Geoff: PPM+ is more than the Leeds Teaching Hospitals EHR, it’s the EHR of people treated in Leeds and something we have always been willing to share with other clinical teams involved in their care. We treat patients from Leeds as their local hospital but we also provide specialist care regionally to a population of 3-5 million people. PPM+ as it stands today can easily support this. Alas, like most regions of the UK, the hospitals have different systems that often don’t communicate well with each other. Ultimately, we’d like to encourage regional partners to come and have a conversation with us so we can share what we’ve done. The key to delivering integrated care across a region is an integrated information system that allows data to flow between hospitals. It doesn’t matter if this is the same system or one that talks to other systems - the critical matter is that information flows because patients will always follow established pathways of referral and care.
Paul: PPM+ is already being used in Mid Yorkshire effectively and widely, which speaks volumes. Moving the system to the Cloud gives us a huge amount of scalability, flexibility and resilience, creating the potential to offer PPM+ to other hospitals. It’s genuinely an option other Trusts can confidently explore - we’re not trying to generate profits so it’s a significantly cheaper option. I joined Leeds with no affiliation to PPM+ or any other EHR and I genuinely believe there’s no better option out there for many smaller trusts - it’s a great, cost-effective option. We’re investing £3-4 million every year in the platform, so the benefits we can provide through on-going development and integration are huge.

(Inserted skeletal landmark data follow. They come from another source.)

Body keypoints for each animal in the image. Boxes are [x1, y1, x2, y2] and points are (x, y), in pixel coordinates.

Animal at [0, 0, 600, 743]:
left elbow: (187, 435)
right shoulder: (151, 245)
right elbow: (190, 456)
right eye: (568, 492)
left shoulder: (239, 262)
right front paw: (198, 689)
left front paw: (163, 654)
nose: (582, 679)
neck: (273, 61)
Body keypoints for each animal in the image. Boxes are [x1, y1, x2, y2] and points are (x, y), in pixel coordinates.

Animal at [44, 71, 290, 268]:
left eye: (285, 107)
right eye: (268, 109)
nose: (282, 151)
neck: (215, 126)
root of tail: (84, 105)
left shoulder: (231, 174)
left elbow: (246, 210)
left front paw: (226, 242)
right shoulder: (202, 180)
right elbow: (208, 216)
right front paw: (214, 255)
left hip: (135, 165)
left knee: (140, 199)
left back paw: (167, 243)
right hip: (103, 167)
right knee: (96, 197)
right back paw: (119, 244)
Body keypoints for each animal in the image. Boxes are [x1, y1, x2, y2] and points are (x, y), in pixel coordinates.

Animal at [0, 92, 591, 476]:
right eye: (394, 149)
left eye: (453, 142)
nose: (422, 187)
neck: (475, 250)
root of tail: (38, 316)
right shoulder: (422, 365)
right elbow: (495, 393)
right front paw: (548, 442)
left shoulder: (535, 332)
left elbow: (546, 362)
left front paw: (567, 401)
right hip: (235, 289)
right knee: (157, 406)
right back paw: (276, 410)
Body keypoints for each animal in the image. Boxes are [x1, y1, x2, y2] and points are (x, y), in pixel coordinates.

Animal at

What are the big strengths of PPM+?
Geoff: PPM+ is built by the NHS and is designed to be used within the NHS - functionality is prioritised and tested by the people who use the system and all the data we need for NHS reporting is already built in. The depth and breadth of cancer data in PPM+ is nationally and internationally respected. We continue to use that data asset to support research and innovation with clinical, academic and commercial partners to improve the pathways of care we can offer our patients.
Paul: From a technical perspective we’re Cloud-based. This offers flexibility, scalability and resilience which delivers a huge benefit for a system which is relied on across the region. The fact is we can adapt and build things to align with our colleague’s needs across Leeds. Having that flexibility locally - and now the infrastructure to potentially share that more widely - is amazing.

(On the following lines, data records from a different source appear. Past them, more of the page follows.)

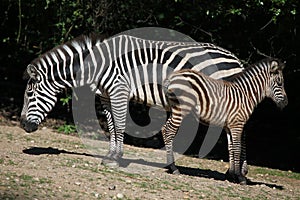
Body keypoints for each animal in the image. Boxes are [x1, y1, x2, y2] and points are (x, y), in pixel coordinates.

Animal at [19, 33, 244, 166]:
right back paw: (235, 172)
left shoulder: (119, 91)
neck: (97, 65)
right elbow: (111, 127)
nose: (22, 125)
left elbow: (119, 125)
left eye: (29, 94)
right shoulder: (106, 97)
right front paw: (110, 155)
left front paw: (116, 158)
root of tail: (235, 58)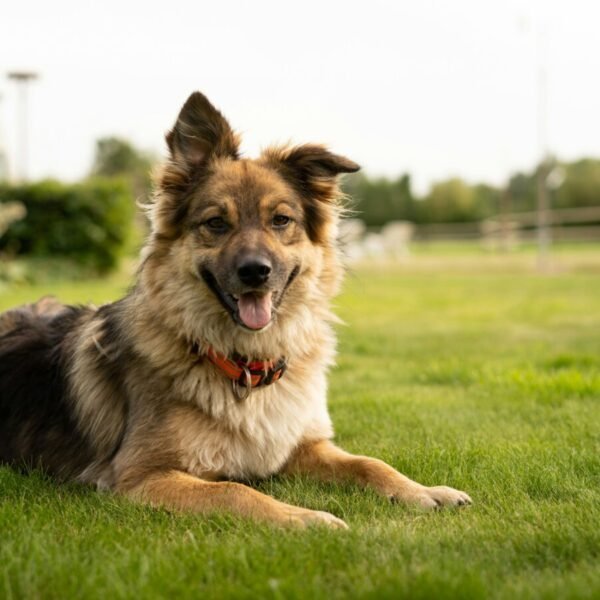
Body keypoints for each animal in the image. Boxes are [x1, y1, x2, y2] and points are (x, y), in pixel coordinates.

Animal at [0, 91, 472, 528]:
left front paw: (424, 491)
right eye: (216, 223)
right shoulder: (140, 475)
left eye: (280, 220)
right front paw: (306, 519)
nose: (255, 272)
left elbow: (369, 463)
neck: (243, 362)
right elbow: (235, 491)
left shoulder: (302, 445)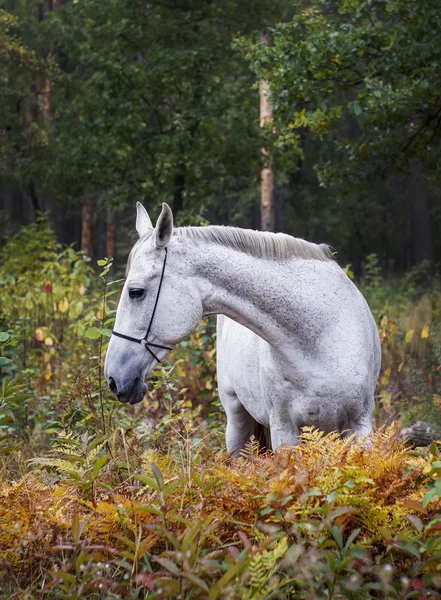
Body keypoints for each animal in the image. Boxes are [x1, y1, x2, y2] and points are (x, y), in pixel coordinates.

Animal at [105, 203, 380, 454]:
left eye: (136, 292)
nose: (113, 379)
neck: (319, 337)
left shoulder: (360, 427)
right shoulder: (284, 430)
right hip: (236, 421)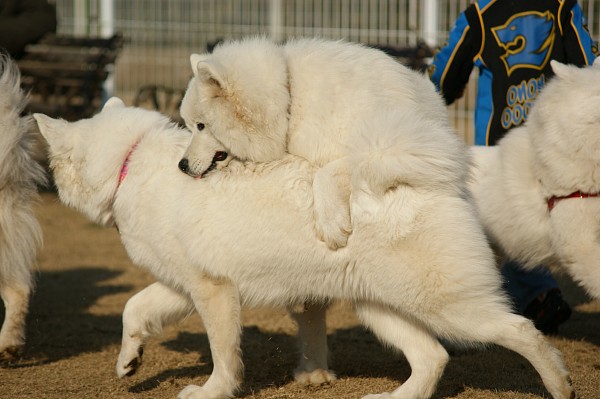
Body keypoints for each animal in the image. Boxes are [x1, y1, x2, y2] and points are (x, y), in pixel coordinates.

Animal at [36, 100, 572, 399]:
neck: (130, 161)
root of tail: (417, 182)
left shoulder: (213, 293)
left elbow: (223, 356)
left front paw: (212, 392)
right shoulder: (182, 286)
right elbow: (133, 308)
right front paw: (129, 362)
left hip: (450, 308)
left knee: (521, 331)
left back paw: (560, 385)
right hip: (381, 309)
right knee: (432, 359)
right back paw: (392, 398)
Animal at [178, 36, 468, 250]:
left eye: (201, 126)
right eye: (189, 126)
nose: (181, 165)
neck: (290, 98)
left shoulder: (386, 144)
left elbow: (326, 174)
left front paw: (331, 226)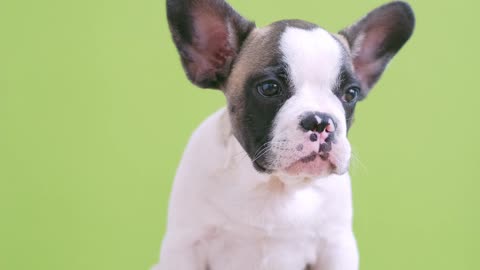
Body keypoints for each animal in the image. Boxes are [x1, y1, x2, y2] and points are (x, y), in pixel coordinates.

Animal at [156, 1, 414, 268]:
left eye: (351, 93)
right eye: (269, 88)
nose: (321, 121)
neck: (276, 186)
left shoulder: (336, 246)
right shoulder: (187, 244)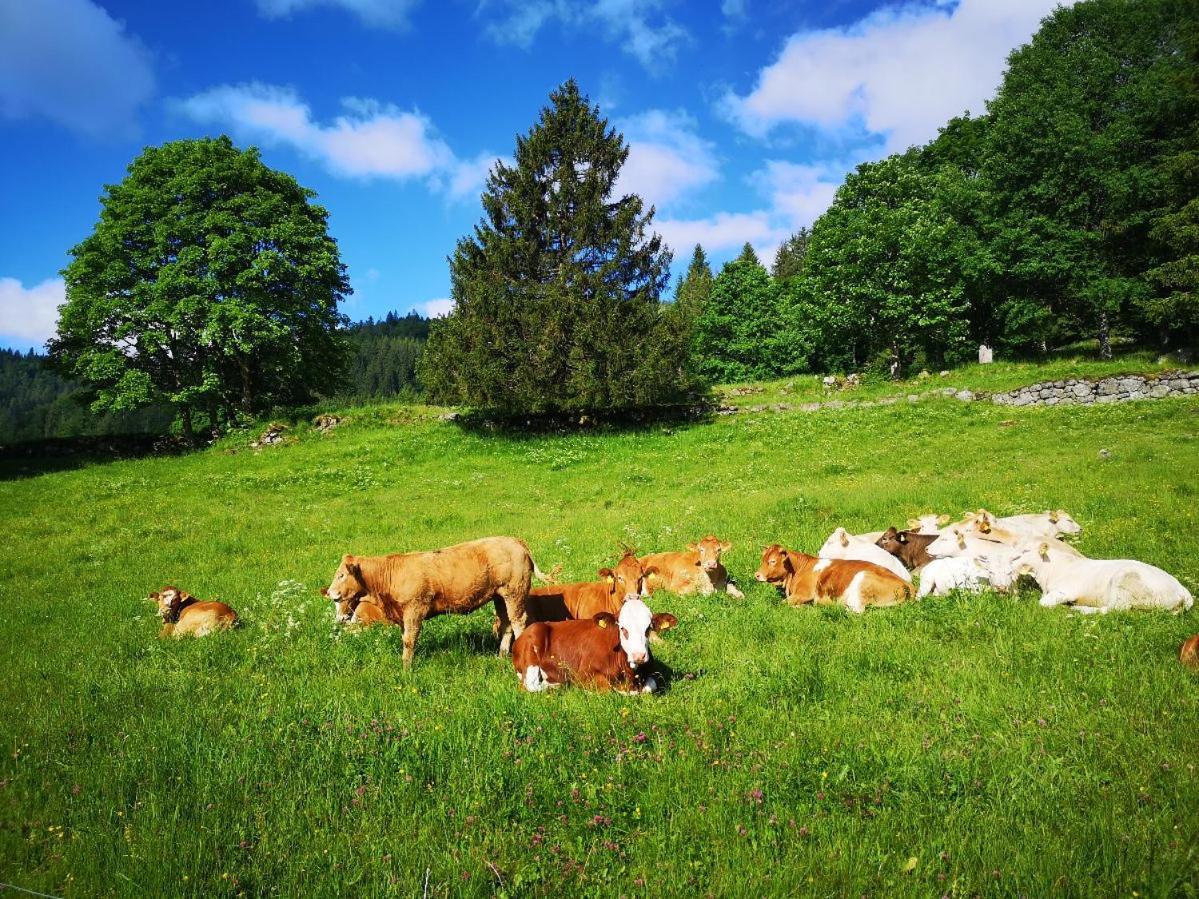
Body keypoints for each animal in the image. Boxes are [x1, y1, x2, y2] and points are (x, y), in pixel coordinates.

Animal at [321, 534, 541, 671]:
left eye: (341, 575)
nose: (330, 593)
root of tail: (515, 541)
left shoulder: (414, 609)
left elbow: (409, 641)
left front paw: (406, 668)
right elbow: (406, 638)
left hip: (515, 592)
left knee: (518, 622)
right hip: (500, 596)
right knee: (506, 624)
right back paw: (501, 655)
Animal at [513, 599, 681, 695]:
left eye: (648, 628)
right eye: (622, 628)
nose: (639, 655)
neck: (630, 675)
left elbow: (651, 686)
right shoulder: (584, 674)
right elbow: (607, 690)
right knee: (529, 686)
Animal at [752, 546, 911, 618]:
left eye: (772, 561)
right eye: (763, 559)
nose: (757, 575)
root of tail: (906, 582)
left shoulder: (803, 593)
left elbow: (782, 603)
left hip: (862, 582)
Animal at [1007, 539, 1194, 618]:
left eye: (1025, 551)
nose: (1010, 559)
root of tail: (1183, 590)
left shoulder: (1065, 591)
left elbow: (1043, 603)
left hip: (1124, 583)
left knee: (1113, 610)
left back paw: (1080, 609)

What does the future hold for PPM+?
Geoff: The ability for patients to start contributing to their own care from home. Using functionality such as symptom diaries and simple e-form functionality to gather data can help us triage remotely. Then patients can begin to self-manage with automated systems spotting warning signs and triggering an escalation for the next level of care. This makes the best use of resources, and also ensures everyone receives appropriate treatment.
The potential to share this data across different specialties for patients with complex needs and re-use technologies across the patch is really exciting too. For example, a patient can input their height and weight once and then this information could flow to different areas of the system for a range of different clinicians to use. One day, we might even be looking at a version of PPM+ that supports primary, secondary and tertiary care in a single system - there are many challenges involved at the moment, but that’s the world we’ll be moving towards.
Paul: Integration of care across the Trust, region and more widely is at the heart of the NHS plan. PPM+ is already the bedrock of much of that integration in our region and we are looking to be a key part of the wider integration across the ICS and beyond. There’s a huge amount of potential for PPM+ to bring benefits to public sector organisations at a range of levels.